An example can be Every Task has at least one output data, which is a DataEntity, where
∀𝑥.task(𝑥) → ∃𝑦(hasOutput(𝑥, 𝑦) ∧DataEntity(𝑦))
QUERY∶ 𝑄(𝑥) ←Task(𝑥) ∧ ¬∃𝑦.(hasOutput(𝑥, 𝑦) ∧DataEntity(𝑦))
Translation and Execution
The translation can be discussed with two structures of executable KGs:
Sequential: here each executable KG is in the form of a Pipeline 𝒯𝑝, which consists of a series of Tasks 𝒯 of sequential structures connected with object property hasNextTask. Thus, the translation of an executable KG invokes the Python function scripts with the inputs/outputs and parameters given by DataEntity and datatype properties of KGs, according to the order defined by hasNextTask.

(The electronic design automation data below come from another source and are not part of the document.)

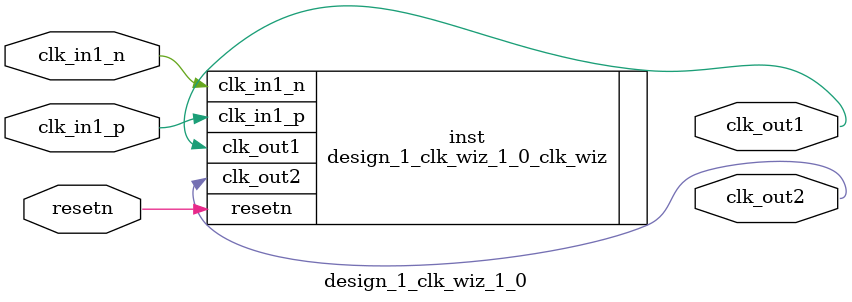
<source format=v>


`timescale 1ps/1ps

(* CORE_GENERATION_INFO = "design_1_clk_wiz_1_0,clk_wiz_v5_4_1_0,{component_name=design_1_clk_wiz_1_0,use_phase_alignment=true,use_min_o_jitter=false,use_max_i_jitter=false,use_dyn_phase_shift=false,use_inclk_switchover=false,use_dyn_reconfig=false,enable_axi=0,feedback_source=FDBK_AUTO,PRIMITIVE=MMCM,num_out_clk=2,clkin1_period=5.000,clkin2_period=10.0,use_power_down=false,use_reset=true,use_locked=false,use_inclk_stopped=false,feedback_type=SINGLE,CLOCK_MGR_TYPE=NA,manual_override=false}" *)

module design_1_clk_wiz_1_0 
 (
  // Clock out ports
  output        clk_out1,
  output        clk_out2,
  // Status and control signals
  input         resetn,
 // Clock in ports
  input         clk_in1_p,
  input         clk_in1_n
 );

  design_1_clk_wiz_1_0_clk_wiz inst
  (
  // Clock out ports  
  .clk_out1(clk_out1),
  .clk_out2(clk_out2),
  // Status and control signals               
  .resetn(resetn), 
 // Clock in ports
  .clk_in1_p(clk_in1_p),
  .clk_in1_n(clk_in1_n)
  );

endmodule

</source>
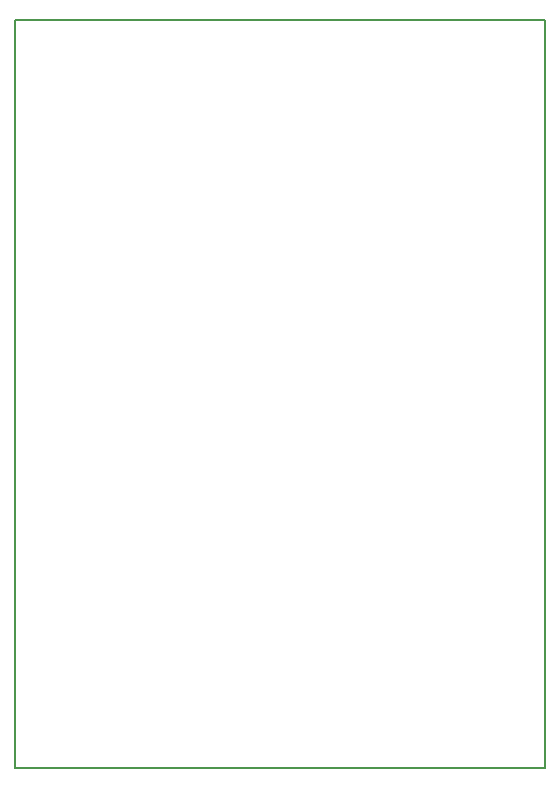
<source format=gbr>
%TF.GenerationSoftware,KiCad,Pcbnew,8.0.2-8.0.2-0~ubuntu20.04.1*%
%TF.CreationDate,2024-10-24T00:08:04+05:30*%
%TF.ProjectId,GroundStation,47726f75-6e64-4537-9461-74696f6e2e6b,rev?*%
%TF.SameCoordinates,Original*%
%TF.FileFunction,Profile,NP*%
%FSLAX46Y46*%
G04 Gerber Fmt 4.6, Leading zero omitted, Abs format (unit mm)*
G04 Created by KiCad (PCBNEW 8.0.2-8.0.2-0~ubuntu20.04.1) date 2024-10-24 00:08:04*
%MOMM*%
%LPD*%
G01*
G04 APERTURE LIST*
%TA.AperFunction,Profile*%
%ADD10C,0.200000*%
%TD*%
G04 APERTURE END LIST*
D10*
X88440000Y-51560000D02*
X133380000Y-51560000D01*
X133380000Y-114880000D01*
X88440000Y-114880000D01*
X88440000Y-51560000D01*
M02*

</source>
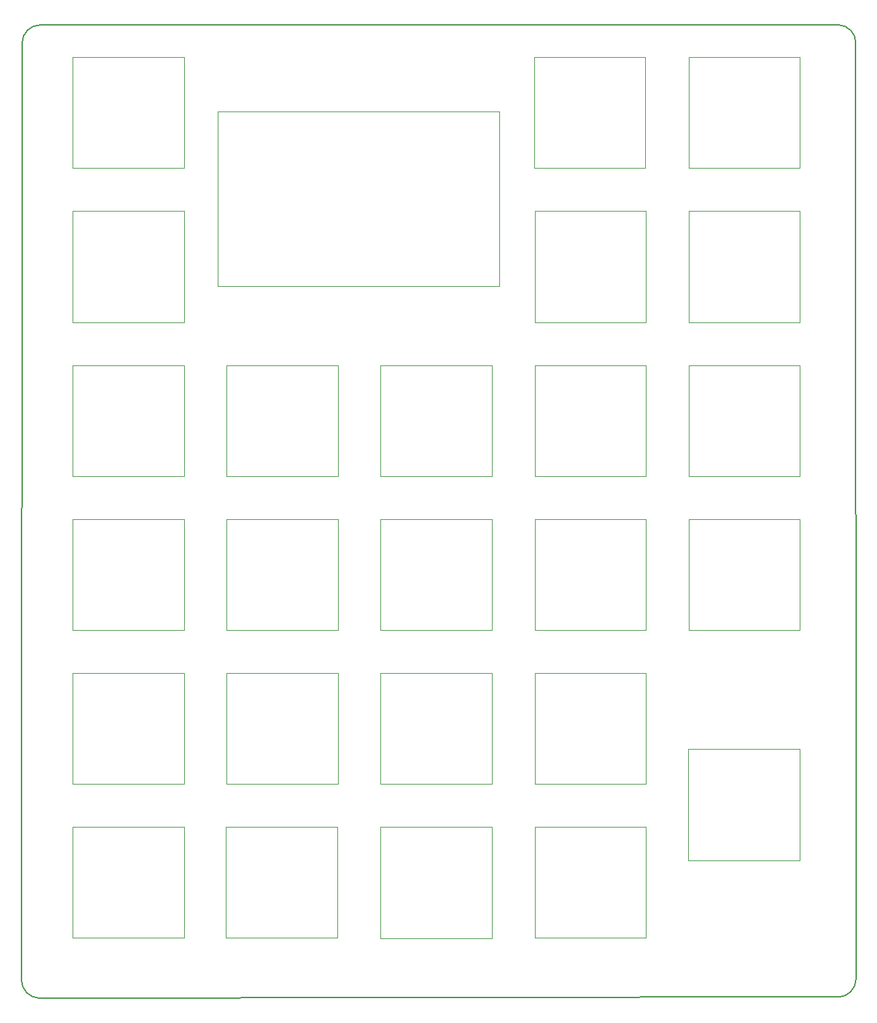
<source format=gbr>
%TF.GenerationSoftware,KiCad,Pcbnew,(5.99.0-9526-g5c17ff0595)*%
%TF.CreationDate,2021-07-07T22:41:37-05:00*%
%TF.ProjectId,Cafebabe Frontplate,43616665-6261-4626-9520-46726f6e7470,rev?*%
%TF.SameCoordinates,Original*%
%TF.FileFunction,Profile,NP*%
%FSLAX46Y46*%
G04 Gerber Fmt 4.6, Leading zero omitted, Abs format (unit mm)*
G04 Created by KiCad (PCBNEW (5.99.0-9526-g5c17ff0595)) date 2021-07-07 22:41:37*
%MOMM*%
%LPD*%
G01*
G04 APERTURE LIST*
%TA.AperFunction,Profile*%
%ADD10C,0.100000*%
%TD*%
%TA.AperFunction,Profile*%
%ADD11C,0.150000*%
%TD*%
G04 APERTURE END LIST*
D10*
X97900001Y-95099999D02*
X97900001Y-81100000D01*
D11*
X160946616Y-160754877D02*
X60244127Y-160876416D01*
D10*
X64500002Y-153300001D02*
X78500002Y-153300001D01*
X78500002Y-95099999D02*
X78500002Y-81100000D01*
X78500002Y-133900001D02*
X78500002Y-119900001D01*
X122650000Y-42275001D02*
X122650000Y-56275001D01*
X97900001Y-100499999D02*
X83900002Y-100499999D01*
X156099998Y-75700000D02*
X156099998Y-61700000D01*
X136699998Y-61700000D02*
X122700000Y-61700000D01*
X122650000Y-56275001D02*
X136649998Y-56275001D01*
X64500002Y-119900001D02*
X64500002Y-133900001D01*
X78500002Y-61700000D02*
X64500002Y-61700000D01*
X122700000Y-119900001D02*
X136699998Y-119900001D01*
X117300000Y-153325001D02*
X117300000Y-139325001D01*
D11*
X60244127Y-160876416D02*
G75*
G02*
X58045123Y-158646616I75995J2274162D01*
G01*
D10*
X156049998Y-129500001D02*
X142049998Y-129500001D01*
X78500002Y-119900001D02*
X64500002Y-119900001D01*
X64500002Y-133900001D02*
X78500002Y-133900001D01*
X78500002Y-75700000D02*
X78500002Y-61700000D01*
X117300000Y-100499999D02*
X103300001Y-100499999D01*
X97800001Y-139300001D02*
X83800002Y-139300001D01*
D11*
X160955873Y-38203462D02*
X60355638Y-38225001D01*
D10*
X78500002Y-100499999D02*
X64500002Y-100499999D01*
X136699998Y-95099999D02*
X136699998Y-81100000D01*
X97900001Y-119900001D02*
X83900002Y-119900001D01*
X103300001Y-81100000D02*
X103300001Y-95099999D01*
X117300000Y-81100000D02*
X103300001Y-81100000D01*
X82777162Y-71125000D02*
X82777162Y-49125001D01*
X122700000Y-81100000D02*
X122700000Y-95099999D01*
X136699998Y-75700000D02*
X136699998Y-61700000D01*
X97900001Y-133900001D02*
X97900001Y-119900001D01*
X156099998Y-114525001D02*
X156099998Y-100524999D01*
X136699998Y-114500001D02*
X136699998Y-100499999D01*
D11*
X58125838Y-40424005D02*
G75*
G02*
X60355638Y-38225001I2274162J-75995D01*
G01*
D10*
X117300000Y-95099999D02*
X117300000Y-81100000D01*
X142099998Y-56275001D02*
X156099998Y-56275001D01*
D11*
X163154877Y-40433262D02*
X163176416Y-158555873D01*
D10*
X136699998Y-153300001D02*
X136699998Y-139300001D01*
X117300000Y-119900001D02*
X103300001Y-119900001D01*
X142049998Y-143500001D02*
X156049998Y-143500001D01*
X156099998Y-61700000D02*
X142099998Y-61700000D01*
X122700000Y-95099999D02*
X136699998Y-95099999D01*
X136649998Y-56275001D02*
X136649998Y-42275001D01*
X103300001Y-119900001D02*
X103300001Y-133900001D01*
X103300001Y-153325001D02*
X117300000Y-153325001D01*
X117300000Y-133900001D02*
X117300000Y-119900001D01*
X103300001Y-114500001D02*
X117300000Y-114500001D01*
X142099998Y-100524999D02*
X142099998Y-114525001D01*
X142099998Y-75700000D02*
X156099998Y-75700000D01*
X142049998Y-129500001D02*
X142049998Y-143500001D01*
X136699998Y-81100000D02*
X122700000Y-81100000D01*
X142099998Y-81125000D02*
X142099998Y-95124999D01*
X83900002Y-119900001D02*
X83900002Y-133900001D01*
X64500002Y-56275001D02*
X78500002Y-56275001D01*
X122700000Y-133900001D02*
X136699998Y-133900001D01*
X97800001Y-153300001D02*
X97800001Y-139300001D01*
X156099998Y-56275001D02*
X156099998Y-42275001D01*
X83900002Y-133900001D02*
X97900001Y-133900001D01*
X136699998Y-100499999D02*
X122700000Y-100499999D01*
D11*
X160955873Y-38203462D02*
G75*
G02*
X163154877Y-40433262I-75995J-2274162D01*
G01*
D10*
X122700000Y-153300001D02*
X136699998Y-153300001D01*
X156099998Y-95124999D02*
X156099998Y-81125000D01*
X136649998Y-42275001D02*
X122650000Y-42275001D01*
X122700000Y-100499999D02*
X122700000Y-114500001D01*
X122700000Y-114500001D02*
X136699998Y-114500001D01*
X97900001Y-81100000D02*
X83900002Y-81100000D01*
X64500002Y-81100000D02*
X64500002Y-95099999D01*
D11*
X163176416Y-158555873D02*
G75*
G02*
X160946616Y-160754877I-2274162J75995D01*
G01*
D10*
X118277160Y-71125000D02*
X82777162Y-71125000D01*
X78500002Y-56275001D02*
X78500002Y-42275001D01*
X83900002Y-95099999D02*
X97900001Y-95099999D01*
X118277160Y-49125001D02*
X118277160Y-71125000D01*
X83900002Y-81100000D02*
X83900002Y-95099999D01*
X78500002Y-114500001D02*
X78500002Y-100499999D01*
X117300000Y-114500001D02*
X117300000Y-100499999D01*
X64500002Y-100499999D02*
X64500002Y-114500001D01*
X64500002Y-42275001D02*
X64500002Y-56275001D01*
X156099998Y-42275001D02*
X142099998Y-42275001D01*
X122700000Y-75700000D02*
X136699998Y-75700000D01*
X64500002Y-75700000D02*
X78500002Y-75700000D01*
X142099998Y-95124999D02*
X156099998Y-95124999D01*
X83800002Y-153300001D02*
X97800001Y-153300001D01*
X103300001Y-95099999D02*
X117300000Y-95099999D01*
X64500002Y-95099999D02*
X78500002Y-95099999D01*
X78500002Y-139300001D02*
X64500002Y-139300001D01*
X142099998Y-42275001D02*
X142099998Y-56275001D01*
X83900002Y-114500001D02*
X97900001Y-114500001D01*
D11*
X58045123Y-158646616D02*
X58125838Y-40424005D01*
D10*
X103300001Y-100499999D02*
X103300001Y-114500001D01*
X122700000Y-139300001D02*
X122700000Y-153300001D01*
X156049998Y-143500001D02*
X156049998Y-129500001D01*
X83900002Y-100499999D02*
X83900002Y-114500001D01*
X142099998Y-61700000D02*
X142099998Y-75700000D01*
X156099998Y-81125000D02*
X142099998Y-81125000D01*
X156099998Y-100524999D02*
X142099998Y-100524999D01*
X64500002Y-114500001D02*
X78500002Y-114500001D01*
X103300001Y-139325001D02*
X103300001Y-153325001D01*
X78500002Y-81100000D02*
X64500002Y-81100000D01*
X83800002Y-139300001D02*
X83800002Y-153300001D01*
X122700000Y-119900001D02*
X122700000Y-133900001D01*
X64500002Y-139300001D02*
X64500002Y-153300001D01*
X136699998Y-133900001D02*
X136699998Y-119900001D01*
X78500002Y-153300001D02*
X78500002Y-139300001D01*
X82777162Y-49125001D02*
X118277160Y-49125001D01*
X122700000Y-61700000D02*
X122700000Y-75700000D01*
X142099998Y-114525001D02*
X156099998Y-114525001D01*
X97900001Y-114500001D02*
X97900001Y-100499999D01*
X136699998Y-139300001D02*
X122700000Y-139300001D01*
X64500002Y-61700000D02*
X64500002Y-75700000D01*
X78500002Y-42275001D02*
X64500002Y-42275001D01*
X103300001Y-133900001D02*
X117300000Y-133900001D01*
X117300000Y-139325001D02*
X103300001Y-139325001D01*
M02*

</source>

Parallel: In the case of merging two parallel structures, the translator will search preceding dependency with hasNextTask, until no preceding Task 𝒯 is found.
Example
The following diagram illustrates an example ML pipeline KG. It takes TimeSeries and SingleFeatures as the input data, and does
LRRegression to predict the Q-Value. The users can simply change the input data, output data, and method of the pipeline, by changing the named individuals, e.g., the users can delete TimeSeries if they do not have the sensor curves (time series) in their data, because the sensor curves are costly to collect. The users can also change the ML method from LRRegression to MLP (multilayer perceptron).
In this poster we propose our ongoing research of representing data analytical pipelines in KGs and transformation (also called “translation”) of such KGs in executable analytical pipelines, which contributes to that the experts with distinct background spend less time on discussion and found out they have the same view of the problem and the ML solutions.
We discussed framework, verification, translation and execution with our scope of welding monitoring with a Bosch case and evaluated our approach with real industrial data and users from Bosch case, which shows promising results.